Emission enregistrée le 24 novembre 2021.
Invité : Yves Gingras
Editorial
Nous vivons dans une époque en crise. On a probablement toujours dit ça, mais aujourd’hui c’est plus vrai qu’avant. C’est en tout cas l’impression que nous avons et la cause en est peut-être qu’aujourd’hui est justement le jour que nous sommes obligés de vivre. Le nez collé dessus, nous voyons les problèmes actuels avec une acuité sans pareil.
Vous aurez compris qu’il faut se méfier de ses impressions sur les spécificités du temps présent, mais tout de même, quand on voit les théories du complot, les rumeurs, les ravages de la pensée extrême, la polarisation de la société, les shitstorms, les bad buzz, les scandales sanitaires, les fraudes scientifiques, les faux experts, les vrais dérapages, les pseudo-théories, les remèdes illusoires, les paniques morales, les chiffres qu’on manipule, la vérité qu’on brandit et qu’on brade sur les chaines d’info continue, on sent bien qu’il y a comme un problème avec la confiance qu’on voudrait accorder aux informations que l’on croise et même à son propre jugement qui résulte nécessairement de ce que notre environnement nous fournit à penser, à considérer, à évaluer.
Certains y verront de la naïveté, mais la science a justement pour rôle de simplifier les choses, de nous fournir certaines explications de bonne qualité. On n’est pas censé débattre entre citoyens de la taille de la grande tache de Jupiter. On se fie aux mesures des spécialistes, on ne va pas refaire les calculs. Quand la communauté scientifique nous dit : « sur ce sujet, voilà ce qu’on a de plus solide », on attend de nous que nous acceptions l’information à partir de laquelle on pourra délibérer autant qu’on veut sur les meilleures décisions.
Cette vision est un peu idéale, j’en conviens. Et surtout, elle est peut-être en passe d’être complètement périmée. Si la crise de la confiance — qui ne repose pas que sur une mentalité complotiste mais aussi sur de vrais abus de pouvoir, des cachotteries, du pipeautage et des manipulations— Si cette crise continue, après les politiques, les journalistes, et diverses élites, il faut s’attendre à ce que la confiance dans la science s’étiole à son tour. Certains disent que c’est déjà le cas, que la confiance dans la science s’écroule. Mais avant d’émettre un avis sur une telle phrase, il faudrait se mettre d’accord sur le sens des mots, sur ce que c’est que la science et ce que c’est que la confiance.
Parce qu’il y a une chose qu’un zététicien est spécialement bien placé pour dire, c’est à quel point les atours de la science sont convoités. On nous vend de l’eau énergétisée avec des mots savants, on agite des graphiques et des pourcentage pour valider sa politique, on enfile des blouses blanches pour vendre du dentifrice, de la lessive ou des téléphones portables. La science a l’air de faire recette sur le marché de la caution du sérieux, de la rigueur et de l’exigence. Tout le monde ou presque veut pouvoir dire que la science est de son côté, même de la manière la plus vulgaire et la plus inepte… comme ceux qui veulent nous faire croire que la science prouve l’existence de Dieu (montrer le bouquin de Bolloré)

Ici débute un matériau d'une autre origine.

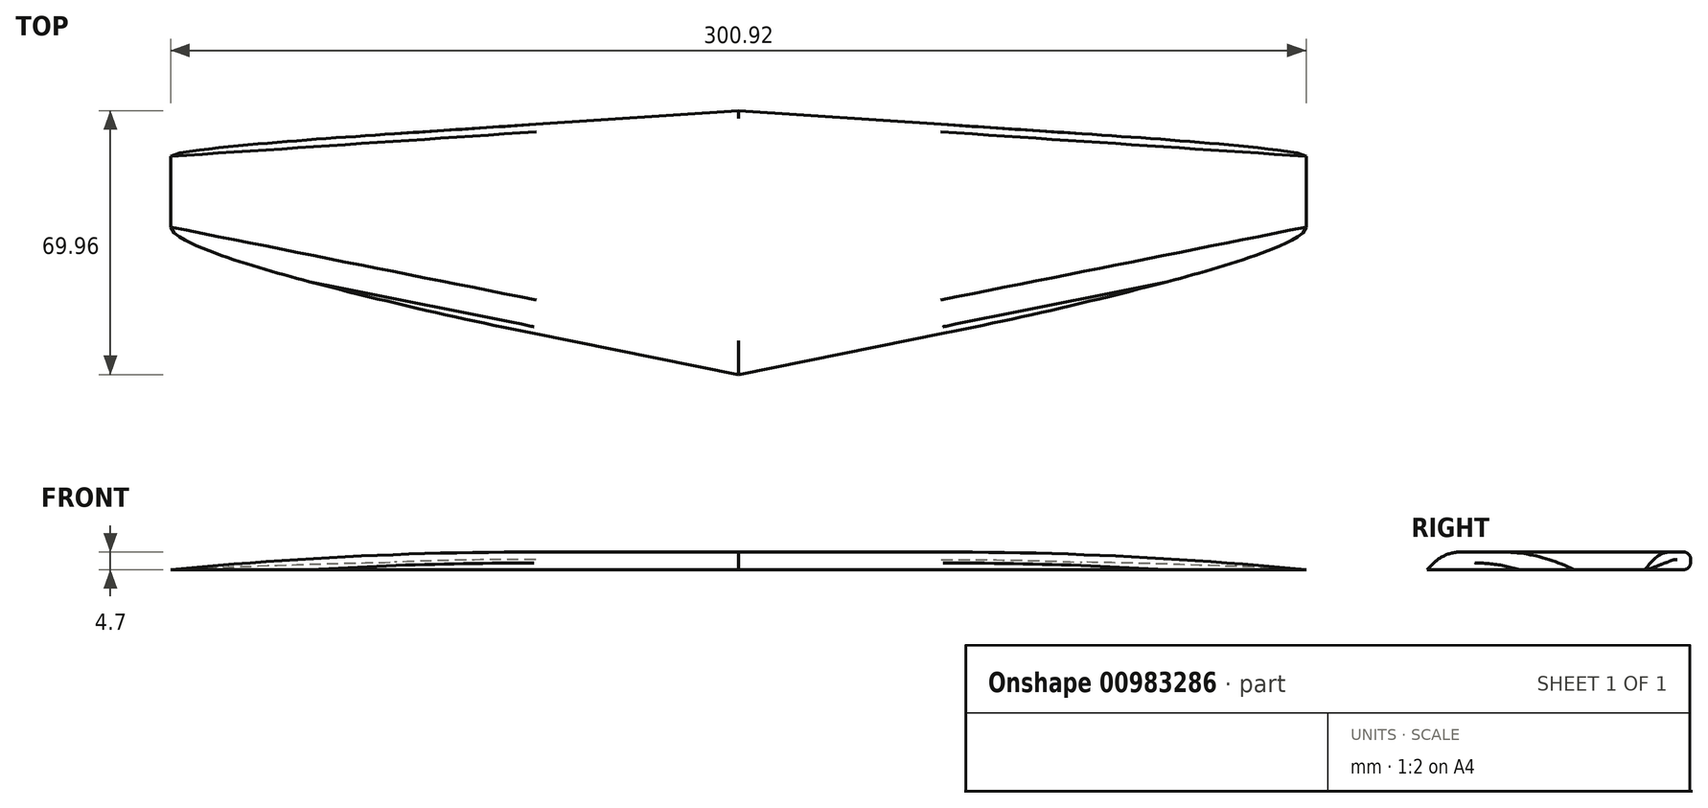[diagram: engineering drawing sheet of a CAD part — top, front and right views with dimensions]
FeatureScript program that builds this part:
annotation { "Feature Type Name" : "Feature", "Feature Type Description" : "" }
export const myFeature = defineFeature(function(context is Context, id is Id, definition is map)
    precondition{}
    {
        {
            var Q0;
            Q0=qCreatedBy(makeId("Top.planeOp"),FACE);
            var sketch = newSketch(context, id + "F0", { "sketchPlane" : qUnion([Q0])});
            skLineSegment(sketch, "E0", {"start": v(0, -45.26) * mm, "end": v(0, 25) * mm});
            skLineSegment(sketch, "E1", {"start": v(0, 25) * mm, "end": v(151.1, 14.89) * mm});
            skLineSegment(sketch, "E2", {"start": v(151.1, 14.89) * mm, "end": v(151.1, -14.89) * mm});
            skLineSegment(sketch, "E3", {"start": v(151.1, -14.89) * mm, "end": v(0, -45.26) * mm});
            skSolve(sketch);
        }
        {
            var Q0;
            Q0 = qSketchRegion(id + "F0", true);
            extrude(context, id + "F1", {"entities" : qUnion([Q0]), "depth" : 4.7 * mm, "offsetDistance" : 25 * mm});
        }
        {
            var Q0;
            Q0=makeQuery(id+"F1.opExtrude","CAP_EDGE",EDGE,{"disambiguationData":[OSD([sQuery(id+"F0.wireOp",EDGE,"E2")])],"isStart":false});
            chamfer(context, id + "F2", {"entities" : qUnion([Q0]), "chamferType" : ChamferType.OFFSET_ANGLE, "width" : 5 * mm, "oppositeDirection" : false, "angle" : 65 * degree, "tangentPropagation" : true});
        }
        {
            var Q0;
            {var subQ0=sQuery(id+"F0.wireOp",EDGE,"E2");Q0=makeQuery(id+"F2.opChamfer","BLEND_EDGE",EDGE,{"blendedFrom":[makeQuery(id+"F1.opExtrude","CAP_EDGE",EDGE,{"disambiguationData":[OSD([subQ0])],"isStart":false}),makeQuery(id+"F1.opExtrude","CAP_FACE",FACE,{"disambiguationData":[OSD([sQuery(id+"F0.wireOp",EDGE,"E0"),sQuery(id+"F0.wireOp",EDGE,"E1"),subQ0,sQuery(id+"F0.wireOp",EDGE,"E3")])],"isStart":false})],"blendedInto":[makeQuery(id+"F1.opExtrude","CAP_FACE",FACE,{"disambiguationData":[OSD([sQuery(id+"F0.wireOp",EDGE,"E0"),sQuery(id+"F0.wireOp",EDGE,"E1"),subQ0,sQuery(id+"F0.wireOp",EDGE,"E3")])],"isStart":false})]});}
            fillet(context, id + "F3", {"entities" : qUnion([Q0]), "radius" : 1000 * mm, "tangentPropagation" : true, "allowEdgeOverflow" : false});
        }
        {
            var Q0;
            {var subQ0=sQuery(id+"F0.wireOp",EDGE,"E1");var subQ1=sQuery(id+"F0.wireOp",EDGE,"E2");Q0=makeQuery(id+"F3.opFillet","BLEND_EDGE",EDGE,{"blendedFrom":[makeQuery(id+"F2.opChamfer","BLEND_EDGE",EDGE,{"blendedFrom":[makeQuery(id+"F1.opExtrude","CAP_EDGE",EDGE,{"disambiguationData":[OSD([subQ1])],"isStart":false}),makeQuery(id+"F1.opExtrude","CAP_FACE",FACE,{"disambiguationData":[OSD([sQuery(id+"F0.wireOp",EDGE,"E0"),subQ0,subQ1,sQuery(id+"F0.wireOp",EDGE,"E3")])],"isStart":false})],"blendedInto":[makeQuery(id+"F1.opExtrude","CAP_FACE",FACE,{"disambiguationData":[OSD([sQuery(id+"F0.wireOp",EDGE,"E0"),subQ0,subQ1,sQuery(id+"F0.wireOp",EDGE,"E3")])],"isStart":false})]}),makeQuery(id+"F1.opExtrude","SWEPT_FACE",FACE,{"disambiguationData":[OSD([subQ0])]})],"blendedInto":[makeQuery(id+"F1.opExtrude","SWEPT_FACE",FACE,{"disambiguationData":[OSD([subQ0])]})]});}
            var Q1;
            Q1=makeQuery(id+"F1.opExtrude","CAP_EDGE",EDGE,{"disambiguationData":[OSD([sQuery(id+"F0.wireOp",EDGE,"E1")])],"isStart":false});
            var Q2;
            Q2=makeQuery(id+"F1.opExtrude","CAP_EDGE",EDGE,{"disambiguationData":[OSD([sQuery(id+"F0.wireOp",EDGE,"E1")])],"isStart":true});
            fillet(context, id + "F4", {"entities" : qUnion([Q0, Q1, Q2]), "radius" : 2 * mm, "tangentPropagation" : true, "allowEdgeOverflow" : false});
        }
        {
            var Q0;
            {var subQ0=sQuery(id+"F0.wireOp",EDGE,"E3");var subQ1=sQuery(id+"F0.wireOp",EDGE,"E2");Q0=makeQuery(id+"F3.opFillet","BLEND_EDGE",EDGE,{"blendedFrom":[makeQuery(id+"F2.opChamfer","BLEND_EDGE",EDGE,{"blendedFrom":[makeQuery(id+"F1.opExtrude","CAP_EDGE",EDGE,{"disambiguationData":[OSD([subQ1])],"isStart":false}),makeQuery(id+"F1.opExtrude","CAP_FACE",FACE,{"disambiguationData":[OSD([sQuery(id+"F0.wireOp",EDGE,"E0"),sQuery(id+"F0.wireOp",EDGE,"E1"),subQ1,subQ0])],"isStart":false})],"blendedInto":[makeQuery(id+"F1.opExtrude","CAP_FACE",FACE,{"disambiguationData":[OSD([sQuery(id+"F0.wireOp",EDGE,"E0"),sQuery(id+"F0.wireOp",EDGE,"E1"),subQ1,subQ0])],"isStart":false})]}),makeQuery(id+"F1.opExtrude","SWEPT_FACE",FACE,{"disambiguationData":[OSD([subQ0])]})],"blendedInto":[makeQuery(id+"F1.opExtrude","SWEPT_FACE",FACE,{"disambiguationData":[OSD([subQ0])]})]});}
            var Q1;
            Q1=makeQuery(id+"F1.opExtrude","CAP_EDGE",EDGE,{"disambiguationData":[OSD([sQuery(id+"F0.wireOp",EDGE,"E3")])],"isStart":false});
            chamfer(context, id + "F5", {"entities" : qUnion([Q0, Q1]), "width" : 5 * mm, "tangentPropagation" : true});
        }
        {
            var Q0;
            {var subQ0=sQuery(id+"F0.wireOp",EDGE,"E3");Q0=makeQuery(id+"F5.opChamfer","BLEND_EDGE",EDGE,{"blendedFrom":[makeQuery(id+"F1.opExtrude","CAP_EDGE",EDGE,{"disambiguationData":[OSD([subQ0])],"isStart":false}),makeQuery(id+"F1.opExtrude","CAP_FACE",FACE,{"disambiguationData":[OSD([sQuery(id+"F0.wireOp",EDGE,"E0"),sQuery(id+"F0.wireOp",EDGE,"E1"),sQuery(id+"F0.wireOp",EDGE,"E2"),subQ0])],"isStart":false})],"blendedInto":[makeQuery(id+"F1.opExtrude","CAP_FACE",FACE,{"disambiguationData":[OSD([sQuery(id+"F0.wireOp",EDGE,"E0"),sQuery(id+"F0.wireOp",EDGE,"E1"),sQuery(id+"F0.wireOp",EDGE,"E2"),subQ0])],"isStart":false})]});}
            var Q1;
            {var subQ0=sQuery(id+"F0.wireOp",EDGE,"E3");var subQ1=sQuery(id+"F0.wireOp",EDGE,"E2");var subQ2=sQuery(id+"F0.wireOp",EDGE,"E1");var subQ3=sQuery(id+"F0.wireOp",EDGE,"E0");Q1=makeQuery(id+"F5.opChamfer","BLEND_EDGE",EDGE,{"blendedFrom":[makeQuery(id+"F3.opFillet","BLEND_EDGE",EDGE,{"blendedFrom":[makeQuery(id+"F2.opChamfer","BLEND_EDGE",EDGE,{"blendedFrom":[makeQuery(id+"F1.opExtrude","CAP_EDGE",EDGE,{"disambiguationData":[OSD([subQ1])],"isStart":false}),makeQuery(id+"F1.opExtrude","CAP_FACE",FACE,{"disambiguationData":[OSD([subQ3,subQ2,subQ1,subQ0])],"isStart":false})],"blendedInto":[makeQuery(id+"F1.opExtrude","CAP_FACE",FACE,{"disambiguationData":[OSD([subQ3,subQ2,subQ1,subQ0])],"isStart":false})]}),makeQuery(id+"F1.opExtrude","SWEPT_FACE",FACE,{"disambiguationData":[OSD([subQ0])]})],"blendedInto":[makeQuery(id+"F1.opExtrude","SWEPT_FACE",FACE,{"disambiguationData":[OSD([subQ0])]})]}),makeQuery(id+"F3.opFillet","BLEND_FACE",FACE,{"disambiguationData":[OSD([subQ3,subQ2,subQ1,subQ0])]})],"blendedInto":[makeQuery(id+"F3.opFillet","BLEND_FACE",FACE,{"disambiguationData":[OSD([subQ3,subQ2,subQ1,subQ0])]})]});}
            fillet(context, id + "F6", {"entities" : qUnion([Q0, Q1]), "radius" : 10 * mm, "tangentPropagation" : true, "allowEdgeOverflow" : false});
        }
        {
            var Q0;
            Q0=makeQuery(id+"F1.opExtrude","SWEPT_BODY",BODY,{"disambiguationData":[OSD([sQuery(id+"F0.wireOp",EDGE,"E0"),sQuery(id+"F0.wireOp",EDGE,"E1"),sQuery(id+"F0.wireOp",EDGE,"E2"),sQuery(id+"F0.wireOp",EDGE,"E3")])]});
            var Q1;
            Q1=qCreatedBy(makeId("Right.planeOp"),FACE);
            mirror(context, id + "F7", {"operationType" : NewBodyOperationType.ADD, "entities" : qUnion([Q0]), "mirrorPlane" : qUnion([Q1])});
        }
    });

C’est un sujet en soi, on y reviendra croyez-le bien, mais disons seulement que ceux qui y croient n’ont pas besoin de la science pour le faire, que la science ne fonctionne qu’en écartant l’hypothèse Dieu et les miracles, et que sur un tel sujet on devrait vouloir la jouer profil bas au lieu de faire du ramdam autour d’un gros livre qui prouve avant tout à quel point les auteurs et les acheteurs désirent que des équations et des savants cajolent leurs appréhensions métaphysiques.
Le succès des pseudo-sciences, des faux experts, des jargonneux, des hyperdocteurs est une calamité, mais peut-être faut-il aussi y voir combien le public attribue toujours à la science une importante valeur. Hélas, il nous reste encore bien du travail pour savoir tous distinguer les productions de la science et les postures d’autorité qu’ont en commun les esbrouffeurs et certains mandarins, pathologie du système, qui sucent le sang du monde académique et font déshonneur à leur profession.
Comment, pourquoi, à quelle condition faire confiance à la science ? allons nous demander à notre invité de ce soir, Yves Gingras, Diplômé en physique, puis docteur en histoire des sciences, aujourd’hui professeur d’histoire et de sociologie à l’Université du Québec à Montréal.